REQUIRED ACTION: Type out the entries again, matching each one exactly.

SUPPLIED INFORMATION:

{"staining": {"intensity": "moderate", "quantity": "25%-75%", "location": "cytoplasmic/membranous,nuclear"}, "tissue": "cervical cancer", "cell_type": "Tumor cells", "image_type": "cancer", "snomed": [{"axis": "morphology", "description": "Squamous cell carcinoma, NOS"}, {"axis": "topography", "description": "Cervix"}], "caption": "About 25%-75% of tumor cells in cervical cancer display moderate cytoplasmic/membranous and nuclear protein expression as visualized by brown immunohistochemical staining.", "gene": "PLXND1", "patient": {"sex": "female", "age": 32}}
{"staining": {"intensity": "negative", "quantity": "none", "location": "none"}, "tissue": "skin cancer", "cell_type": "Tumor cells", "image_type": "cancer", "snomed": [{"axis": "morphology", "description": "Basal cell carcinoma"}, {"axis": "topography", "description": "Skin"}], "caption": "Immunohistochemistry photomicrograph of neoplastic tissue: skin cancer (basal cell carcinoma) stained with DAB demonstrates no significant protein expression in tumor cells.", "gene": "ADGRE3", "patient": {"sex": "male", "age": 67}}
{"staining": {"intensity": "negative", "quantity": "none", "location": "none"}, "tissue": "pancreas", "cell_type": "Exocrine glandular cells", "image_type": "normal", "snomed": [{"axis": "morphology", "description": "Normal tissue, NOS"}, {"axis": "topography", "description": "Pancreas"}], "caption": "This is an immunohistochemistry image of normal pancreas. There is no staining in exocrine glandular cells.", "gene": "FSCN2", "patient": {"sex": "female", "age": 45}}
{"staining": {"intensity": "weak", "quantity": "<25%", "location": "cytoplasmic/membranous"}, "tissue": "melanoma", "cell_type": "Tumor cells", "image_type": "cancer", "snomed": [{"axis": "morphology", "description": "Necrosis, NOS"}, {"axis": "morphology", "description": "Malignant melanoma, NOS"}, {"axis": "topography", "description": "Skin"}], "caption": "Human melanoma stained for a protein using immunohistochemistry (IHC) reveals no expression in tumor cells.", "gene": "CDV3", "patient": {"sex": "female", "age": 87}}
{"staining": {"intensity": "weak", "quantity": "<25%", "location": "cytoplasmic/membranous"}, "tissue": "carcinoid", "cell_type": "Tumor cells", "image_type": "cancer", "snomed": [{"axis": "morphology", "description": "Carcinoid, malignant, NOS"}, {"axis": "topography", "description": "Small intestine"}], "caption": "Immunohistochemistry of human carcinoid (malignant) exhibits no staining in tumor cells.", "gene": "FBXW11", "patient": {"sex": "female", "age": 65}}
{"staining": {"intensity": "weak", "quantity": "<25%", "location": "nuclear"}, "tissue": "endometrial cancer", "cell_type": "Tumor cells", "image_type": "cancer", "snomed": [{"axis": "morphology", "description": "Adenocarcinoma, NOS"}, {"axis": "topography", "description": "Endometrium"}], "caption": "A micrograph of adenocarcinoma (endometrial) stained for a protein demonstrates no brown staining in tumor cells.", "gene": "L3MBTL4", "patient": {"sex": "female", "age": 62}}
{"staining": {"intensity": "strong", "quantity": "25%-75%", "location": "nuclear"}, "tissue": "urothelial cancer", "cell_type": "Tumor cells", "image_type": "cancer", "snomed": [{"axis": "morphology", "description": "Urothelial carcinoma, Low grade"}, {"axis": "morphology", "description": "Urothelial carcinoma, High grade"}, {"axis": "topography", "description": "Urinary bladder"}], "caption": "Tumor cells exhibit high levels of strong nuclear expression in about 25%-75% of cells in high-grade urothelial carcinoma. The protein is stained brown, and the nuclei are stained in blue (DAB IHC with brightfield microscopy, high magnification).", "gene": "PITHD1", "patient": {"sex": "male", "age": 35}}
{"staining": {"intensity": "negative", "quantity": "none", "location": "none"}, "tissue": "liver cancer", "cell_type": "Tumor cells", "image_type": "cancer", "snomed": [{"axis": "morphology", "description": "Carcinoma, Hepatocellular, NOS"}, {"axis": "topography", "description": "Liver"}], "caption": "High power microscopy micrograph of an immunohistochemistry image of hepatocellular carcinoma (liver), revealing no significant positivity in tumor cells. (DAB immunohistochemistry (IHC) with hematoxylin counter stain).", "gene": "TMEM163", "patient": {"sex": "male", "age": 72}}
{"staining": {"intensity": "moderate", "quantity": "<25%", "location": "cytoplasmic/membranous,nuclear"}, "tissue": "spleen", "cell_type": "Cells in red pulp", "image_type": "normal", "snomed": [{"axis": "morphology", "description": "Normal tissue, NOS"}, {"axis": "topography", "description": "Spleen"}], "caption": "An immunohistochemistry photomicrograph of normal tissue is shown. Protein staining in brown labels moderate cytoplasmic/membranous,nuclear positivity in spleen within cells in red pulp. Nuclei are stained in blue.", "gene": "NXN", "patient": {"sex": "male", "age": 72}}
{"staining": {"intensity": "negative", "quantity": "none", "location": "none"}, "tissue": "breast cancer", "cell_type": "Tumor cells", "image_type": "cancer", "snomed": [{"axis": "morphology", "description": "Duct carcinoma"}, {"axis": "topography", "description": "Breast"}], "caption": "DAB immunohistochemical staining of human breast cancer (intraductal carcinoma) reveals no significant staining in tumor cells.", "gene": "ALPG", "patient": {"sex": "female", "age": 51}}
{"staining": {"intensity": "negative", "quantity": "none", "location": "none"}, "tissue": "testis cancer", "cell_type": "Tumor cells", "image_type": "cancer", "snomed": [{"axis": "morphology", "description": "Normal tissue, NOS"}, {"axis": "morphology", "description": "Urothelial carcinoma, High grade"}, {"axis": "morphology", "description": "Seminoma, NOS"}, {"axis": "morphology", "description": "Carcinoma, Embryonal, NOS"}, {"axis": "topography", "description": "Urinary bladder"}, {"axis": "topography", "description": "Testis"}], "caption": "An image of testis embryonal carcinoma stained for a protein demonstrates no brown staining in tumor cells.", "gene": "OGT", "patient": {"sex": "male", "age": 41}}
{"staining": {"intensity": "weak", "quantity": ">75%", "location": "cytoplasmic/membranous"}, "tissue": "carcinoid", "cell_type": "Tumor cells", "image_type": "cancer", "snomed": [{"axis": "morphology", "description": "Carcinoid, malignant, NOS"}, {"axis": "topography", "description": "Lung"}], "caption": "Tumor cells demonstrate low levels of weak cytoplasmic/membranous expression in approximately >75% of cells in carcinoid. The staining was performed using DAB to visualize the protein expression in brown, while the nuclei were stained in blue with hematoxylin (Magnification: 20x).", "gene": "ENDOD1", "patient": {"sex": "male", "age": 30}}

SOLUTION TO THIS TASK:
{"staining": {"intensity": "moderate", "quantity": "25%-75%", "location": "cytoplasmic/membranous,nuclear"}, "tissue": "cervical cancer", "cell_type": "Tumor cells", "image_type": "cancer", "snomed": [{"axis": "morphology", "description": "Squamous cell carcinoma, NOS"}, {"axis": "topography", "description": "Cervix"}], "caption": "About 25%-75% of tumor cells in cervical cancer display moderate cytoplasmic/membranous and nuclear protein expression as visualized by brown immunohistochemical staining.", "gene": "PLXND1", "patient": {"sex": "female", "age": 32}}
{"staining": {"intensity": "negative", "quantity": "none", "location": "none"}, "tissue": "skin cancer", "cell_type": "Tumor cells", "image_type": "cancer", "snomed": [{"axis": "morphology", "description": "Basal cell carcinoma"}, {"axis": "topography", "description": "Skin"}], "caption": "Immunohistochemistry photomicrograph of neoplastic tissue: skin cancer (basal cell carcinoma) stained with DAB demonstrates no significant protein expression in tumor cells.", "gene": "ADGRE3", "patient": {"sex": "male", "age": 67}}
{"staining": {"intensity": "negative", "quantity": "none", "location": "none"}, "tissue": "pancreas", "cell_type": "Exocrine glandular cells", "image_type": "normal", "snomed": [{"axis": "morphology", "description": "Normal tissue, NOS"}, {"axis": "topography", "description": "Pancreas"}], "caption": "This is an immunohistochemistry image of normal pancreas. There is no staining in exocrine glandular cells.", "gene": "FSCN2", "patient": {"sex": "female", "age": 45}}
{"staining": {"intensity": "weak", "quantity": "<25%", "location": "cytoplasmic/membranous"}, "tissue": "melanoma", "cell_type": "Tumor cells", "image_type": "cancer", "snomed": [{"axis": "morphology", "description": "Necrosis, NOS"}, {"axis": "morphology", "description": "Malignant melanoma, NOS"}, {"axis": "topography", "description": "Skin"}], "caption": "Human melanoma stained for a protein using immunohistochemistry (IHC) reveals no expression in tumor cells.", "gene": "CDV3", "patient": {"sex": "female", "age": 87}}
{"staining": {"intensity": "weak", "quantity": "<25%", "location": "cytoplasmic/membranous"}, "tissue": "carcinoid", "cell_type": "Tumor cells", "image_type": "cancer", "snomed": [{"axis": "morphology", "description": "Carcinoid, malignant, NOS"}, {"axis": "topography", "description": "Small intestine"}], "caption": "Immunohistochemistry of human carcinoid (malignant) exhibits no staining in tumor cells.", "gene": "FBXW11", "patient": {"sex": "female", "age": 65}}
{"staining": {"intensity": "weak", "quantity": "<25%", "location": "nuclear"}, "tissue": "endometrial cancer", "cell_type": "Tumor cells", "image_type": "cancer", "snomed": [{"axis": "morphology", "description": "Adenocarcinoma, NOS"}, {"axis": "topography", "description": "Endometrium"}], "caption": "A micrograph of adenocarcinoma (endometrial) stained for a protein demonstrates no brown staining in tumor cells.", "gene": "L3MBTL4", "patient": {"sex": "female", "age": 62}}
{"staining": {"intensity": "strong", "quantity": "25%-75%", "location": "nuclear"}, "tissue": "urothelial cancer", "cell_type": "Tumor cells", "image_type": "cancer", "snomed": [{"axis": "morphology", "description": "Urothelial carcinoma, Low grade"}, {"axis": "morphology", "description": "Urothelial carcinoma, High grade"}, {"axis": "topography", "description": "Urinary bladder"}], "caption": "Tumor cells exhibit high levels of strong nuclear expression in about 25%-75% of cells in high-grade urothelial carcinoma. The protein is stained brown, and the nuclei are stained in blue (DAB IHC with brightfield microscopy, high magnification).", "gene": "PITHD1", "patient": {"sex": "male", "age": 35}}
{"staining": {"intensity": "negative", "quantity": "none", "location": "none"}, "tissue": "liver cancer", "cell_type": "Tumor cells", "image_type": "cancer", "snomed": [{"axis": "morphology", "description": "Carcinoma, Hepatocellular, NOS"}, {"axis": "topography", "description": "Liver"}], "caption": "High power microscopy micrograph of an immunohistochemistry image of hepatocellular carcinoma (liver), revealing no significant positivity in tumor cells. (DAB immunohistochemistry (IHC) with hematoxylin counter stain).", "gene": "TMEM163", "patient": {"sex": "male", "age": 72}}
{"staining": {"intensity": "moderate", "quantity": "<25%", "location": "cytoplasmic/membranous,nuclear"}, "tissue": "spleen", "cell_type": "Cells in red pulp", "image_type": "normal", "snomed": [{"axis": "morphology", "description": "Normal tissue, NOS"}, {"axis": "topography", "description": "Spleen"}], "caption": "An immunohistochemistry photomicrograph of normal tissue is shown. Protein staining in brown labels moderate cytoplasmic/membranous,nuclear positivity in spleen within cells in red pulp. Nuclei are stained in blue.", "gene": "NXN", "patient": {"sex": "male", "age": 72}}
{"staining": {"intensity": "negative", "quantity": "none", "location": "none"}, "tissue": "breast cancer", "cell_type": "Tumor cells", "image_type": "cancer", "snomed": [{"axis": "morphology", "description": "Duct carcinoma"}, {"axis": "topography", "description": "Breast"}], "caption": "DAB immunohistochemical staining of human breast cancer (intraductal carcinoma) reveals no significant staining in tumor cells.", "gene": "ALPG", "patient": {"sex": "female", "age": 51}}
{"staining": {"intensity": "negative", "quantity": "none", "location": "none"}, "tissue": "testis cancer", "cell_type": "Tumor cells", "image_type": "cancer", "snomed": [{"axis": "morphology", "description": "Normal tissue, NOS"}, {"axis": "morphology", "description": "Urothelial carcinoma, High grade"}, {"axis": "morphology", "description": "Seminoma, NOS"}, {"axis": "morphology", "description": "Carcinoma, Embryonal, NOS"}, {"axis": "topography", "description": "Urinary bladder"}, {"axis": "topography", "description": "Testis"}], "caption": "An image of testis embryonal carcinoma stained for a protein demonstrates no brown staining in tumor cells.", "gene": "OGT", "patient": {"sex": "male", "age": 41}}
{"staining": {"intensity": "weak", "quantity": ">75%", "location": "cytoplasmic/membranous"}, "tissue": "carcinoid", "cell_type": "Tumor cells", "image_type": "cancer", "snomed": [{"axis": "morphology", "description": "Carcinoid, malignant, NOS"}, {"axis": "topography", "description": "Lung"}], "caption": "Tumor cells demonstrate low levels of weak cytoplasmic/membranous expression in approximately >75% of cells in carcinoid. The staining was performed using DAB to visualize the protein expression in brown, while the nuclei were stained in blue with hematoxylin (Magnification: 20x).", "gene": "ENDOD1", "patient": {"sex": "male", "age": 30}}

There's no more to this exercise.